问题
typedef union status
{
int nri;
char cit[2];
}Status;
int main() {
Status s;
s.nri = 1;
printf("%d \n",s.nri);
printf("%d,%d,\n",s.cit[0],s.cit[1]);
}
OUTPUT:
1
0,1
I know this output on the second line is depend on the endianess of the CPU. How I can write such in a platform-independant program? Is there any way of checking the endianess of the CPU?
回答1:
You can use htonl() and/or ntohl(). htonl()
stands for "host to network long", while ntohl()
stands for "network to host long". The "host" and "network" refers to the byte order. Network byte order is "big-endian". The operations will be no-ops if the host platform is also "big-endian". Using these routines, the following program will always report the same output:
uint32_t x = htonl(1);
unsigned char *p = (void *)&x;
printf("%u %u %u %u\n", p[0], p[1], p[2], p[3]);
uint32_t y = ntohl(x);
assert(y == 1);
回答2:
If you want endian-independent code, then you want platform-indepentent code as well, otherwise your requirements don't make sense. Code which does not rely on endianess cannot rely of the size of an int, nor on the signedness of char.

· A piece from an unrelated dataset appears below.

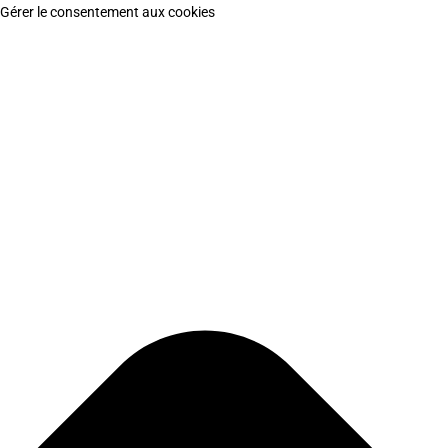
Gérer le consentement aux cookies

To get something truly portable, I suppose you would have to write something similar to this:
#include <stdio.h>
#include <stdint.h>
#define INT_BITS (sizeof(int) * 8)
#define BYTE0_MASK (0xFFu << (INT_BITS - 8))
#define BYTE1_MASK (0xFFu << (INT_BITS - 16))
int main()
{
int i = 0xAABBCCDD;
unsigned char arr [2] =
{
(i & BYTE0_MASK) >> (INT_BITS - 8),
(i & BYTE1_MASK) >> (INT_BITS - 16)
};
printf("%x %x", arr[0], arr[1]);
}
回答3:
Endianness is usually not an issue if your program does not communicate with other program (including the same program written for another platform), unless you do something very special like the union defined in your question. When your program does communicate with other programs, like saving binary data into a file, sending data in a socket, it'd be better to define the endianness clearly in the format/protocol. Alternatively you can also transmit the data in textual form.